Successful July renewals in Americas and Australia/New Zealand -- Swiss Re saw a successful renewal period in July, which was focused on the Americas, Australia and New Zealand and comprises 20% of the Group's reinsurance annual treaty premiums. The Group saw economic rate increases of 3% in this renewal season over last year’s already strong levels. Overall, the portfolio grew by 7% in volume. Rates continued to rise, especially in Cat XL business in the US, and in key markets of Latin America as well as Australia and New Zealand. Swiss Re has also been able to take advantage of increasing prices in casualty lines in some markets. Swiss Re expects this trend to continue.
Swiss Re has also revised upwards its estimates of premium volume increases for the January and April renewals. Year to date, it estimates that premium volumes have increased by USD 2.9 billion or 24%.
Continued focus on growth in developed and high-growth markets -- The current economic conditions and low interest rates are creating challenges for many businesses, including Swiss Re's clients. At the same time, underlying growth in high-growth markets remains robust despite signs of moderate slowdown in some economies. With its new structure, brand value, strong capitalisation and innovation power, Swiss Re is well positioned to benefit from opportunities in developed and high-growth markets, both in the private as well as in the public sectors.

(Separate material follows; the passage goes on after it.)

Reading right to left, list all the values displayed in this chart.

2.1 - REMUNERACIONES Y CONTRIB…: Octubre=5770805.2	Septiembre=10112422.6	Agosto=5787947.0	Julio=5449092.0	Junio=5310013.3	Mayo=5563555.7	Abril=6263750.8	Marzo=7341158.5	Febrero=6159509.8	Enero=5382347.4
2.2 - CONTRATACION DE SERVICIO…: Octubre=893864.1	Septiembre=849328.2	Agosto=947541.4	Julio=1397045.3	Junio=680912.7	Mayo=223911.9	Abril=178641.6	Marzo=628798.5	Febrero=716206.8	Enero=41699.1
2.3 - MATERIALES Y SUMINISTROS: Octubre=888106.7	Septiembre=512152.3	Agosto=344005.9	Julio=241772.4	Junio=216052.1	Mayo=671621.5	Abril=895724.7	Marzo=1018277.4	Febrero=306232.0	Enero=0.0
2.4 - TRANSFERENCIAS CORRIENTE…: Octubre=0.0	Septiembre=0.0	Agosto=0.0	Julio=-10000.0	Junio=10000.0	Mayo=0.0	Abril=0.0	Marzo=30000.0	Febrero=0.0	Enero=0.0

Michel M. Liès says: "We are looking to grow our share of business from high-growth markets from the current 15% to 20-25% by 2015. We will make the necessary investments to achieve this shift. Profitable growth in these markets is a ‘must’, as they will play an important role in achieving the five-year financial targets, the Group’s top priority. However, we will not neglect our client base in developed markets. We will capture profitable growth opportunities wherever they arise."